[Données sources]
--------

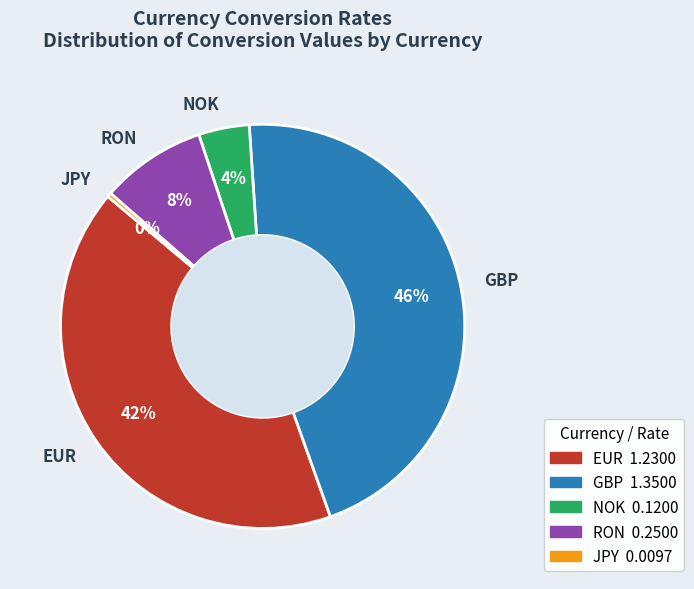

To the nearest percent, what is the difference between the RON and JPY slice percentages?

8%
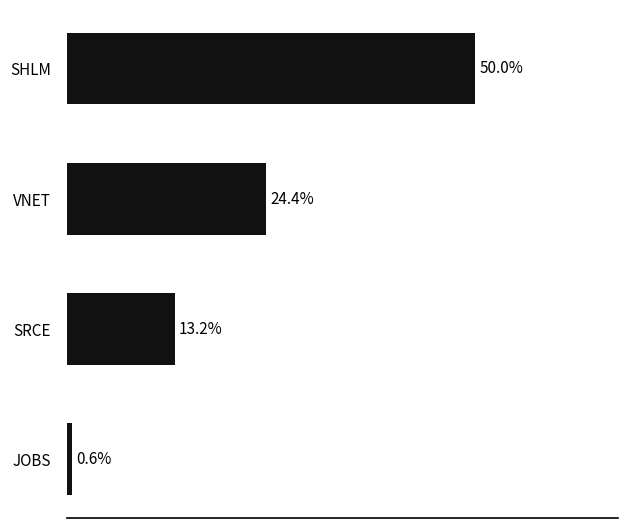

Are the bars horizontal?

Yes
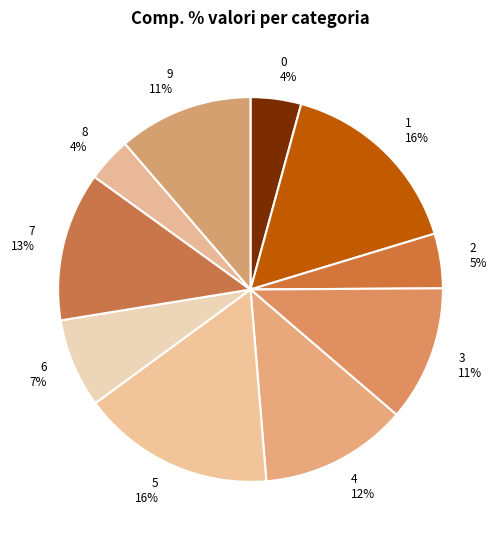

Which has a higher value, 8 4% or 6 7%?

6 7%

--------

▸ EXERCICE
Mettez toutes les données ci-dessus sous forme de tableau Markdown à deux colonnes, « Numéro » et « Ligne », avec une ligne de texte par rangée numérotée. Laissez de côté les lignes vides et les images.

▸ RÉPONSE CI-DESSOUS
| Numéro | Ligne |
|---|---|
| 1 | To the nearest percent, what is the difference between the RON and JPY slice percentages? |
| 2 | 8% |
| 3 | Are the bars horizontal? |
| 4 | Yes |
| 5 | Which has a higher value, 8 4% or 6 7%? |
| 6 | 6 7% |